Weaver’s voice cut in and out about 50 times under spotty cell phone coverage, as rescuers combed a grid around where the plane dropped off the radar.

“We could hear the emergency transmitter going off through the cell phone, but we couldn’t triangulate it,” said Brain Simpson, AirMed program manager.

The search lasted for an hour and a half, but at 1:49 p.m. dispatchers heard the helicopters’ rotors through the phone line and knew they had found the spot. All three helicopters landed in the snow.

Flight paramedics took over the effort to save Hopkins and continued after landing at University Hospital. He was declared dead about 3 p.m.
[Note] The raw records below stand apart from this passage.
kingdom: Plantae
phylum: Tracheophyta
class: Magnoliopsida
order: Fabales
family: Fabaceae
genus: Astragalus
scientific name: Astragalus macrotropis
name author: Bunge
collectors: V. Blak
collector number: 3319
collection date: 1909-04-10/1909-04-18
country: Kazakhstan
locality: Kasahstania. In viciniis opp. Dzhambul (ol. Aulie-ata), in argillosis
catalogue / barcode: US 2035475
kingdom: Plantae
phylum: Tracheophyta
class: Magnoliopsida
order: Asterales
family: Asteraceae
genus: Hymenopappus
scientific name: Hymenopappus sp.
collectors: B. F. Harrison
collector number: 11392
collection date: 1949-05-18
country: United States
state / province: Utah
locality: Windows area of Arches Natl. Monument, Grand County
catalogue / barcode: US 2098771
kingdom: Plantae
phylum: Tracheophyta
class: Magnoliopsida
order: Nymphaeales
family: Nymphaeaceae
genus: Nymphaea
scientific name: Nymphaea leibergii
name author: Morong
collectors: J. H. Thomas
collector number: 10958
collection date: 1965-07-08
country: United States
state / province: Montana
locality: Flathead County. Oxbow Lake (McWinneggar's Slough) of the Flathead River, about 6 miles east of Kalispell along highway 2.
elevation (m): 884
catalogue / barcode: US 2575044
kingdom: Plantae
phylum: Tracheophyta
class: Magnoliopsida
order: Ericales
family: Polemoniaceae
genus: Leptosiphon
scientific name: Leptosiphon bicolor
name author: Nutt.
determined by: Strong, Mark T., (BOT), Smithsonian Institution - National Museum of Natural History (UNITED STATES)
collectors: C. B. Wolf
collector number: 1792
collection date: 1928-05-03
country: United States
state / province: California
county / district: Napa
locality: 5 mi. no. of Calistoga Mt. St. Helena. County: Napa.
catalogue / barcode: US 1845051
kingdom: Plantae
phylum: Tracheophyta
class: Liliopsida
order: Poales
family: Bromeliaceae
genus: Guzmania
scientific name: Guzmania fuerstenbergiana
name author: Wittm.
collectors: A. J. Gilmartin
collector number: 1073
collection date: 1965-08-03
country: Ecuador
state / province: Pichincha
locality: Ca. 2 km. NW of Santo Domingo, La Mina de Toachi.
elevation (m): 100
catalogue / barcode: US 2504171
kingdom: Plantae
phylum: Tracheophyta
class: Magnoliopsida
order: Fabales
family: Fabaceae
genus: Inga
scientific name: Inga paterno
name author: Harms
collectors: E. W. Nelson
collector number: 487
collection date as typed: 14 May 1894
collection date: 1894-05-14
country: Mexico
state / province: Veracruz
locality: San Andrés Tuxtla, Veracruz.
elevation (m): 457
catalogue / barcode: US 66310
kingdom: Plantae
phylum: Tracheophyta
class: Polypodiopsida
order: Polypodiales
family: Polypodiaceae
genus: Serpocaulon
Weaver and Meyer reached the hospital in serious to critical condition and are now stable.

“We are a family,” Freitag said. “We deal with this sort of thing every day, but when it happens to one of our own it is very hard.”

In his short time with the department, Hopkins distinguished himself by continuing to learn new skills, like heavy rescue.

After his death, his father remembered a 6-year-old Hopkins writing about how excited it would be to become a firefighter one day, Freitag said. Hopkins was not married and had no children, but his parents will be offered the department’s counseling services.

“He was always smiling,” Freitag said.